Cake 3.8 Authentication randomly logs people out

It seems as though no matter what i set the session length to, cake randomly logs people out while browsing from page to page, and I can’t find anything in the error logs that would indicate why it is doing this… I googled around a bit and saw that it has something to do with security level, but that is vague i want to know what exactly causes this so i can try and stop it from happening without downgrading security level.

I’ve seen sessions seem to run short too and haven’t yet dug into the reason. But you should be able to use RememberMe cookies as an alternative for long logins (and across sessions too). https://book.cakephp.org/authentication/2/en/authenticators.html#cookie-authenticator-aka-remember-me

i already have that, it still kicks people out for whatever the “security” issue is, even if they’ve checked Remember Me

For session lifetime, make sure that you have both Cake and PHP set up. The default session lifetime in PHP is pretty short.

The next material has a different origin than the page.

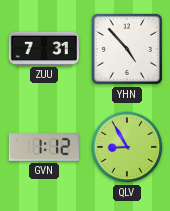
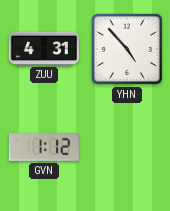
ZUU: 7:31 -> 4:31
QLV: 8:55 -> none
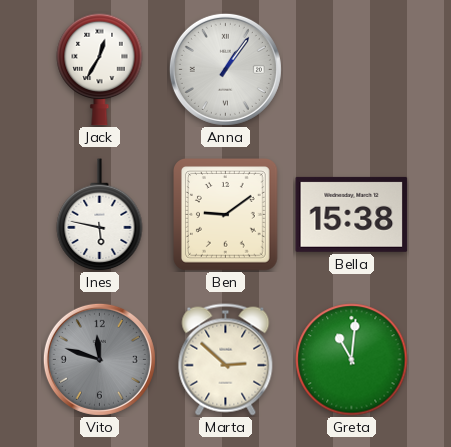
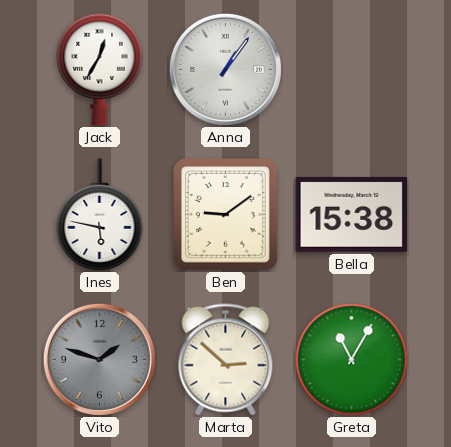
Vito: 11:48 -> 1:48
Greta: 11:01 -> 11:05
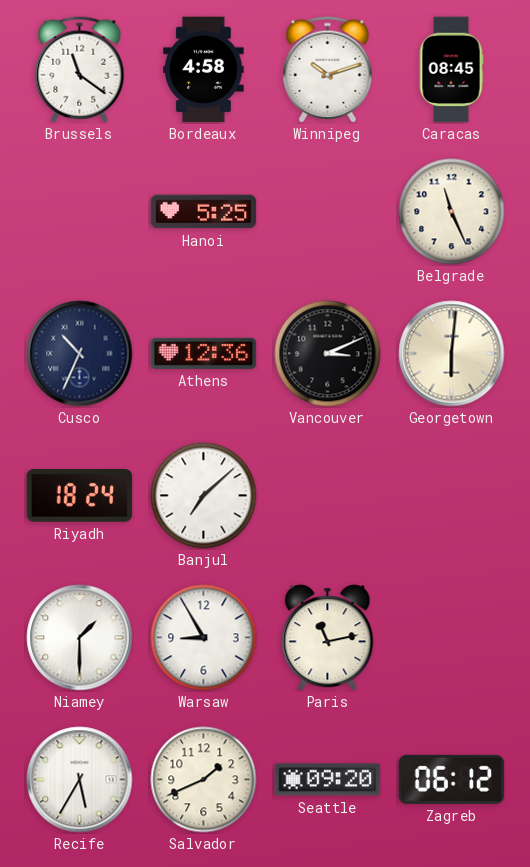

The session time is very short, maybe 15 minutes. You need to rely on the cookie login keeping the authentication alive. You need increase your cookie expiry for this.
In cfg\app.php look for

    'Session' => [
        'defaults' => 'php',
    ],

and add a timeout value, for instance, for 1 day put this: -

    'Session' => [
        'defaults' => 'php',
        'timeout' => 24*60 //in minutes
    ],

I hope this helps, sorry if I got it wrong.

(Edit: I’m using Cake 4, the syntax may be different / wrong place to Cake 3.8)

again, this is not relevant… the session lifetime settings are fine (30 minutes) and it still kicks people out randomly. sometimes after just 2 or 3 minutes… sometimes it lasts all 30 minutes without logging out… there’s no particular pattern to it, it just seems very random. it is not session lifetime settings.

it’s something to do with Security being set to High, but i don’t know what causes it.

Forum-members can’t see the results of your google research, but what makes you think it’s about a security level (of what)? Maybe you could give links to info found, and forum-members can evaluate your findings?

Forgive my presumption but there are a couple of things I have noted which can affect log in times of online apps - I can’t say whether these apply to CakePHP specifically, but it may be worth noting.

  1. If the user has cookies blocked it can logout the user at any random time, even almost immediately if the app relies on the cookie for that extra security.

  2. A more obscure cause could be if the user is on an Android and using Chrome, and they have enabled “Lite mode” (which can be turned on by default) or another form of data saver on the browser. That uses Google’s proxy servers to provide the static parts of the form to the user, with the side effect of that being Google’s servers show as the user’s IP. So if high security is also checking the user’s IP that can change as it were, as Google’s servers represent the user in the fetch - thus different IPs.

That may be could help, as those have messed with my credential serving on other web apps.

Cheers
Jonathan

Here several times it is stated in different language that “Security.level on high will do that”

The post you copy is 10 years old. It’s about cakephp 2 I think? You’re using 3.8 (title), so don’t know if your guess about security level is involved will be valid.

I did search on my 4 install, and couldn’t find a ‘security.level’, but maybe I didn’t search in the correct way.

Moreover:

If you use concurrent ajax calls on those page or you load images / other resources trough some php proxy then it may be related to session lock issue.

What is the session.save_handler that you use? ( phpinfo() will tell you this).

phpinfo says “files” but my sessions are configured in Database in my config/app.php

Hey @b747fp did you find a solution to the random logouts?